A retrospective cohort study was conducted in severe sepsis and septic shock patients (aged 18 years and older) hospitalized in the ICU, Cipto Mangunkusumo Hospital, Indonesia. Patients' early outcomes were observed during first 120 hours of hospitalization. Cox's regression analysis was used to analyse risk of early mortality in subject groups achieving lactate clearance target only, ScvO2 target only, both targets, and not achieving any target in 6 hours after onset of resuscitation.

Results

Subjects consisted of 268 patients. Early mortality developed in 70 subjects. Fifty-four subjects achieved lactate clearance target only, 16 achieved ScvO2 target only, 138 achieved both targets, 60 did not achieve any target. Subjects who achieved both targets had a significant lowest early mortality risk (P = 0.104 compared with subjects achieved lactate clearance target only and P = 0.000 compared with remaining subject groups) (Figure 1).
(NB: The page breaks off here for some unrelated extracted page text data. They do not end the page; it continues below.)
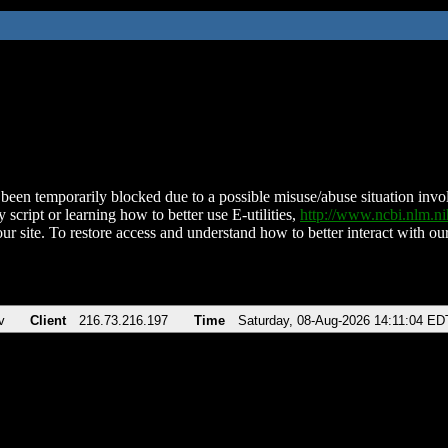
been temporarily blocked due to a possible misuse/abuse situation involv
 script or learning how to better use E-utilities,
http://www.ncbi.nlm.
ur site. To restore access and understand how to better interact with our
v
Client
216.73.216.197
Time
Saturday, 08-Aug-2026 14:11:04 ED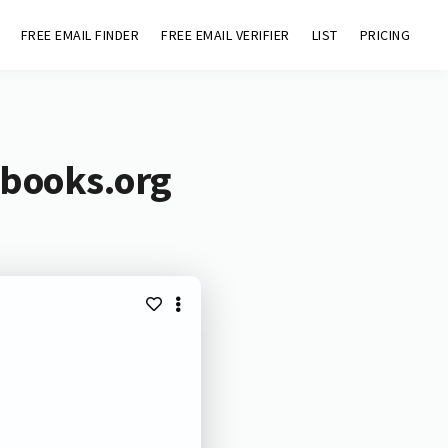
FREE EMAIL FINDER
FREE EMAIL VERIFIER
LIST
PRICING
ebooks.org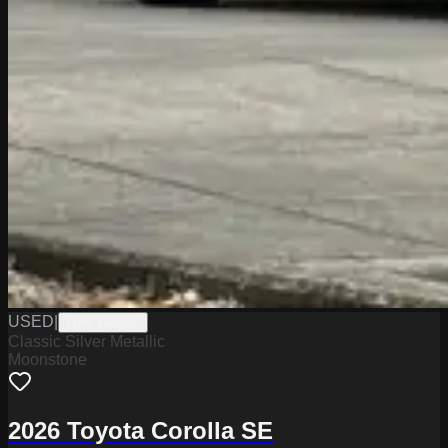
USED
|
WPC14862C
Classic Silver Metallic
Moonstone
2026 Toyota Corolla SE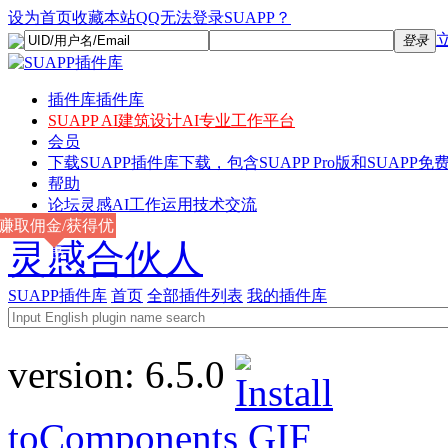
设为首页
收藏本站
QQ无法登录SUAPP？
登录
插件库
插件库
SUAPP AI
建筑设计AI专业工作平台
会员
下载
SUAPP插件库下载，包含SUAPP Pro版和SUAPP免费
帮助
论坛
灵感AI工作运用技术交流
赚取佣金/获得优
灵感合伙人
惠
SUAPP插件库
首页
全部插件列表
我的插件库
version:
6.5.0
toComponents
GIF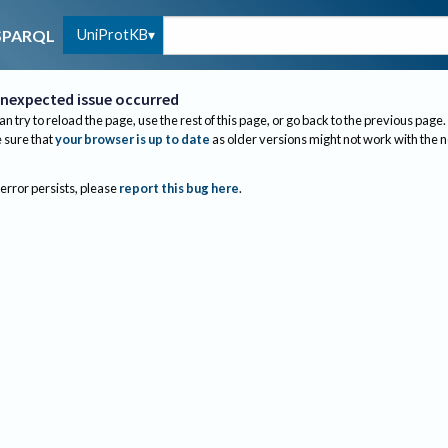
UniProtKB
SPARQL
nexpected issue occurred
an try to reload the page, use the rest of this page, or go back to the previous page.
sure that
your browser is up to date
as older versions might not work with the 
 error persists, please
report this bug here
.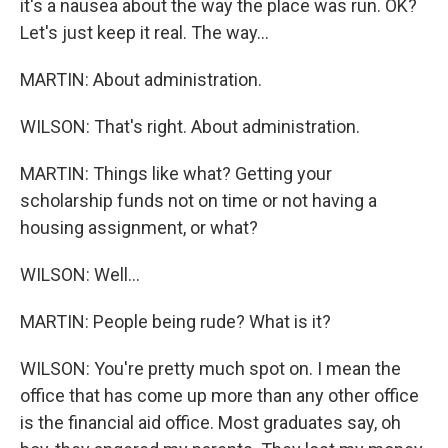
it's a nausea about the way the place was run. OK?
Let's just keep it real. The way...
MARTIN: About administration.
WILSON: That's right. About administration.
MARTIN: Things like what? Getting your
scholarship funds not on time or not having a
housing assignment, or what?
WILSON: Well...
MARTIN: People being rude? What is it?
WILSON: You're pretty much spot on. I mean the
office that has come up more than any other office
is the financial aid office. Most graduates say, oh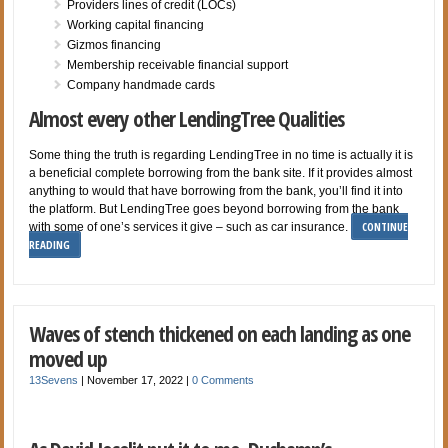
Providers lines of credit (LOCs)
Working capital financing
Gizmos financing
Membership receivable financial support
Company handmade cards
Almost every other LendingTree Qualities
Some thing the truth is regarding LendingTree in no time is actually it is
a beneficial complete borrowing from the bank site. If it provides almost
anything to would that have borrowing from the bank, you’ll find it into
the platform. But LendingTree goes beyond borrowing from the bank
CONTINUE
with some of one’s services it give – such as car insurance.
READING
Waves of stench thickened on each landing as one
moved up
13Sevens
|
November 17, 2022
|
0 Comments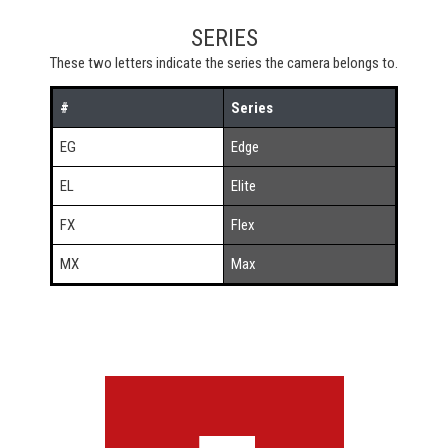
SERIES
These two letters indicate the series the camera belongs to.
#
Series
EG
Edge
EL
Elite
FX
Flex
MX
Max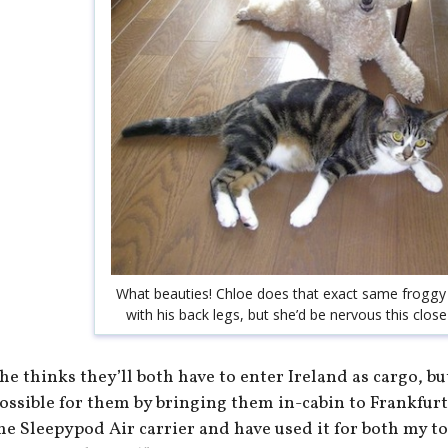
What beauties! Chloe does that exact same froggy 
with his back legs, but she’d be nervous this close
he thinks they’ll both have to enter Ireland as cargo, bu
ossible for them by bringing them in-cabin to Frankfurt.
he Sleepypod Air carrier and have used it for both my t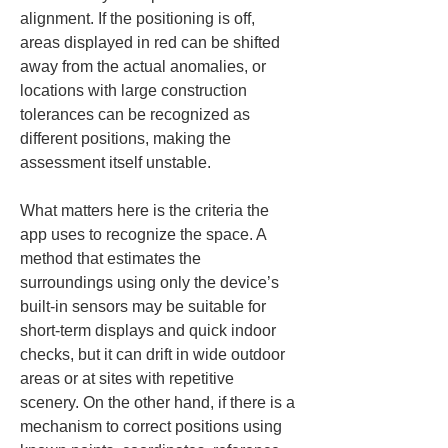
alignment. If the positioning is off, 
areas displayed in red can be shifted 
away from the actual anomalies, or 
locations with large construction 
tolerances can be recognized as 
different positions, making the 
assessment itself unstable.
What matters here is the criteria the 
app uses to recognize the space. A 
method that estimates the 
surroundings using only the device’s 
built-in sensors may be suitable for 
short-term displays and quick indoor 
checks, but it can drift in wide outdoor 
areas or at sites with repetitive 
scenery. On the other hand, if there is a 
mechanism to correct positions using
In subgroup analysis of subjects who achieved lactate clearance or ScvO2 target only, failure to achieve lactate clearance target associated with higher early mortality risk (hazard ratio 5.92; 95% CI 2.18 to 16.01).

Figure 1
figure 1

Survival analysis of groups based on target achievement.

Conclusion

Achieving both lactate clearance and ScvO2 targets in 6 hours after onset of resuscitation associates with lowest early mortality risk in severe sepsis and septic shock patients. Patients who achieve lactate clearance target only have a significant lower early mortality risk compared with those who achieve ScvO2 target only.